Mientras las pastorelas inundan el mundo nahua de Manantlán, hacia el norte de Jalisco, en la sierra de los Huicholes, hay silencio. “No festejan absolutamente nada que tenga que ver con esa festividad cristiana”, explica un asesor de los wixaritari. Esto se debe a que los naturales de la Sierra Madre Occidental jamás abandonaron lo que los cristianos llaman el paganismo y no reconocen un ciclo de encarnación, rendención y muerte por un dios personal (ironías del lenguaje, pagano en buen latín significaba “aldeano” o “campesino”).
La excepción son las emergentes, y disidentes, comunidades cristianas de extracción protestante, que se han sembrado sobre la sierra y hasta ahora, hacen brotar discordias entre los integrantes del pueblo wixárica (es decir, de “curanderos” o “adivinos”, según Karl Lumholtz).

* [DATOS DEL EJERCICIO]:

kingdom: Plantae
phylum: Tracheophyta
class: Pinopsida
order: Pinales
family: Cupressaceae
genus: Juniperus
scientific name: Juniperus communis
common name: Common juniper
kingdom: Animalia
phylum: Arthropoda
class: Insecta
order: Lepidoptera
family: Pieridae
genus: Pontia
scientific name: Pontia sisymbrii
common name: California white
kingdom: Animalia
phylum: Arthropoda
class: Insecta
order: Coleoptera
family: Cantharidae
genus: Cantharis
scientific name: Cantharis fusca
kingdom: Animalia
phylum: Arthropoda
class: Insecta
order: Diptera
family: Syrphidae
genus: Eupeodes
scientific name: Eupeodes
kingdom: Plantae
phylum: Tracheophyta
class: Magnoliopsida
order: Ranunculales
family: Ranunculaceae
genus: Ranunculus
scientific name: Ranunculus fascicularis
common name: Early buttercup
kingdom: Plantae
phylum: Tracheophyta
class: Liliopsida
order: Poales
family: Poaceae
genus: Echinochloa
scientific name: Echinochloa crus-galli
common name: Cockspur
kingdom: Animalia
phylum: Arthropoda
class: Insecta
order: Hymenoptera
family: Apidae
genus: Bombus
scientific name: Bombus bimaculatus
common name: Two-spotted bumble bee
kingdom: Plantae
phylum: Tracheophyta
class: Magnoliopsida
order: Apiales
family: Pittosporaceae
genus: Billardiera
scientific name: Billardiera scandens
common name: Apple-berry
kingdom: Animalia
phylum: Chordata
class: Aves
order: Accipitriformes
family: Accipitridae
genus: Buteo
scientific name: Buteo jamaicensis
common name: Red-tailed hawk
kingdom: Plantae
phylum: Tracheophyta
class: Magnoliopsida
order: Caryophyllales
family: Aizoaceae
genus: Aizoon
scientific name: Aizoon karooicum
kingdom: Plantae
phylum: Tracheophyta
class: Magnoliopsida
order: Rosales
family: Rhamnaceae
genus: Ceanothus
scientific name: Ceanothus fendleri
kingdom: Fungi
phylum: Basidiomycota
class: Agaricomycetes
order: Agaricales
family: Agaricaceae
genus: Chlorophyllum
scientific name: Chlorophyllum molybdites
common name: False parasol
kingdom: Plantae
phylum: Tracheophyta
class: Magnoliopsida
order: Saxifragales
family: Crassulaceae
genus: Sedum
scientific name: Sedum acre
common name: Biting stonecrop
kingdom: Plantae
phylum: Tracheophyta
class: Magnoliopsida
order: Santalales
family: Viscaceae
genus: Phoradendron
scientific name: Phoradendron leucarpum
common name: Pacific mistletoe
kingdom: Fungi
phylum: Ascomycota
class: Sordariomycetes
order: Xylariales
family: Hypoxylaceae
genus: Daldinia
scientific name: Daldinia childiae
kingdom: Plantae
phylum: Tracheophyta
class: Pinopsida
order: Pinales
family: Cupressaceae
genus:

* [OBJETIVOS]:
a) ¿Puedes convertir en una lista JSON de cadenas el tramo de filas que va desde la línea que contiene "genus: Aizoon" hasta el final de las filas, con ambos extremos incluidos, una cadena por línea y sin las líneas en blanco?
b) ¿Cómo continuarías el texto sobre los wixaritari y la Navidad a partir de su última oración?

* [RESPUESTAS DEL EJERCICIO]:
a)
[
  "genus: Aizoon",
  "scientific name: Aizoon karooicum",
  "kingdom: Plantae",
  "phylum: Tracheophyta",
  "class: Magnoliopsida",
  "order: Rosales",
  "family: Rhamnaceae",
  "genus: Ceanothus",
  "scientific name: Ceanothus fendleri",
  "kingdom: Fungi",
  "phylum: Basidiomycota",
  "class: Agaricomycetes",
  "order: Agaricales",
  "family: Agaricaceae",
  "genus: Chlorophyllum",
  "scientific name: Chlorophyllum molybdites",
  "common name: False parasol",
  "kingdom: Plantae",
  "phylum: Tracheophyta",
  "class: Magnoliopsida",
  "order: Saxifragales",
  "family: Crassulaceae",
  "genus: Sedum",
  "scientific name: Sedum acre",
  "common name: Biting stonecrop",
  "kingdom: Plantae",
  "phylum: Tracheophyta",
  "class: Magnoliopsida",
  "order: Santalales",
  "family: Viscaceae",
  "genus: Phoradendron",
  "scientific name: Phoradendron leucarpum",
  "common name: Pacific mistletoe",
  "kingdom: Fungi",
  "phylum: Ascomycota",
  "class: Sordariomycetes",
  "order: Xylariales",
  "family: Hypoxylaceae",
  "genus: Daldinia",
  "scientific name: Daldinia childiae",
  "kingdom: Plantae",
  "phylum: Tracheophyta",
  "class: Pinopsida",
  "order: Pinales",
  "family: Cupressaceae",
  "genus:"
]

b)
Quedan en Jalisco una mayoría de pueblos originarios que suman de 30 mil a 40 mil individuos, y que, provenientes de todos los rincones del país, ven la vida a través del cristal opaco de la miseria urbana o en medio de los cañaverales y valles agrícolas donde laboran como peones mal pagados, y que persisten en sus catolicismos singulares o sus protestantismos rígidos y corrosivos de la vieja policromía teológica.
En esos hogares de fogones de leña, metates raídos, pisos de tierra y techos de lámina, también arriban niños-Dios con promesas que los desesperados ven como el opio, y los optimistas, como un compromiso de permanecer.
En la sierra de Ayotitlán hoy es víspera de nochebuena, y esperan que el Dios Niño abra los ojos entre los arroyos frescos de un invierno benigno, promesa de edén para hombres compasivos.